» TASK:
When you reach the line that contains "DIRECCION DE BIENESTAR ANIMAL: 1 -> 7" in the data below, start reproducing lines exactly, and stop after the line that contains "DIRECCION DE EDUCACION: 6 -> none".

» SOURCE MATERIAL:
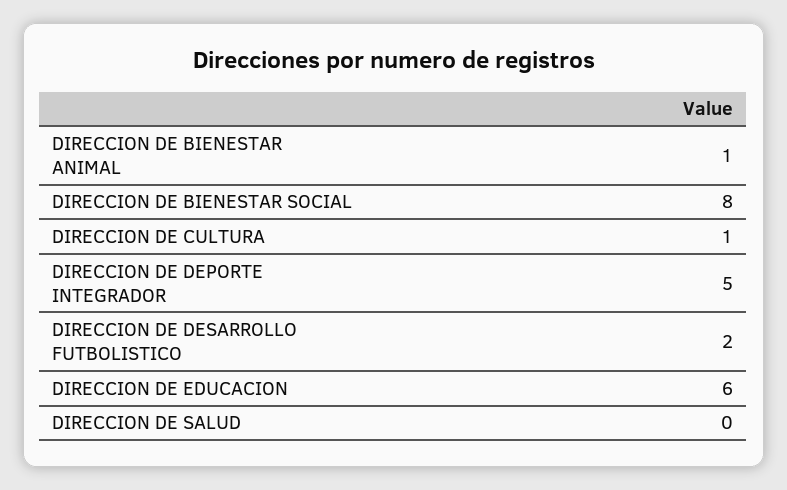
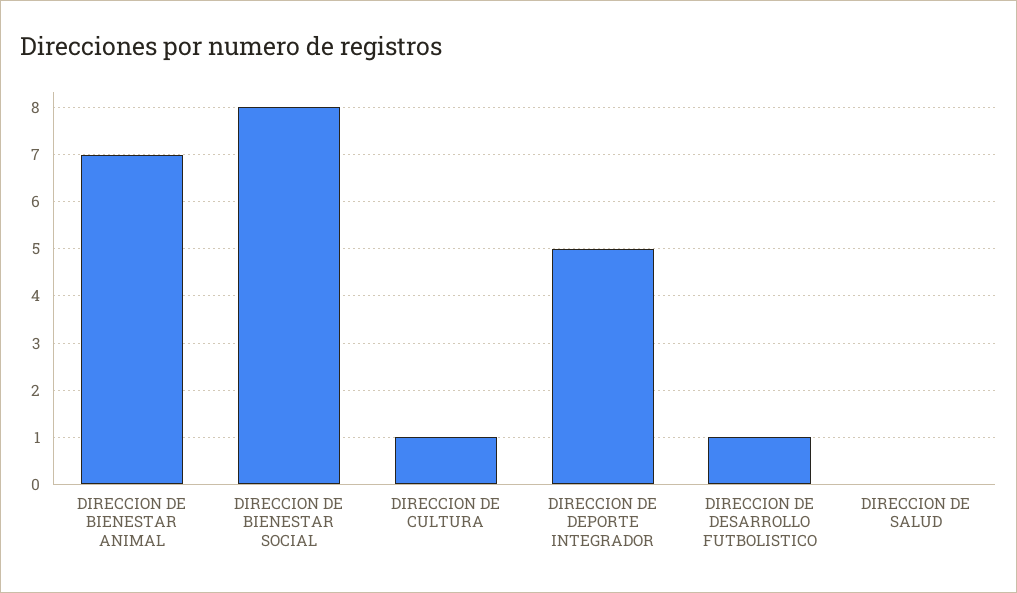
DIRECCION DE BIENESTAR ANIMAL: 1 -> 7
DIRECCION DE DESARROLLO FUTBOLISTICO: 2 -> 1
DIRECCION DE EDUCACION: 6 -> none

---

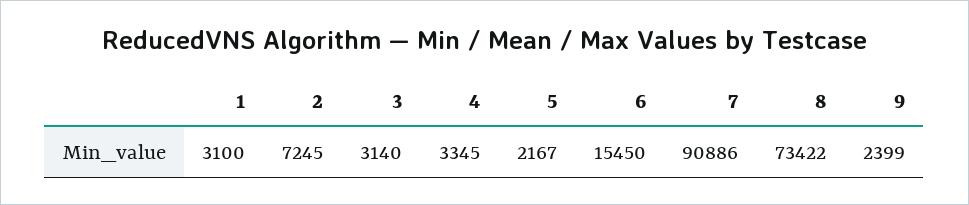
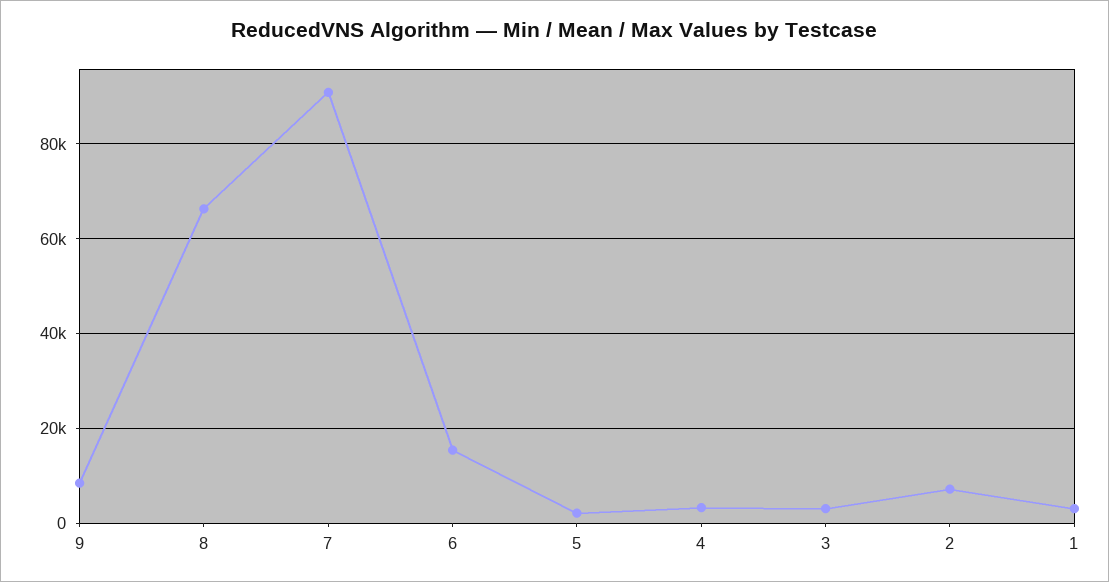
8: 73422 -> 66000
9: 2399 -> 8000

» TASK SOLUTION:
DIRECCION DE BIENESTAR ANIMAL: 1 -> 7
DIRECCION DE DESARROLLO FUTBOLISTICO: 2 -> 1
DIRECCION DE EDUCACION: 6 -> none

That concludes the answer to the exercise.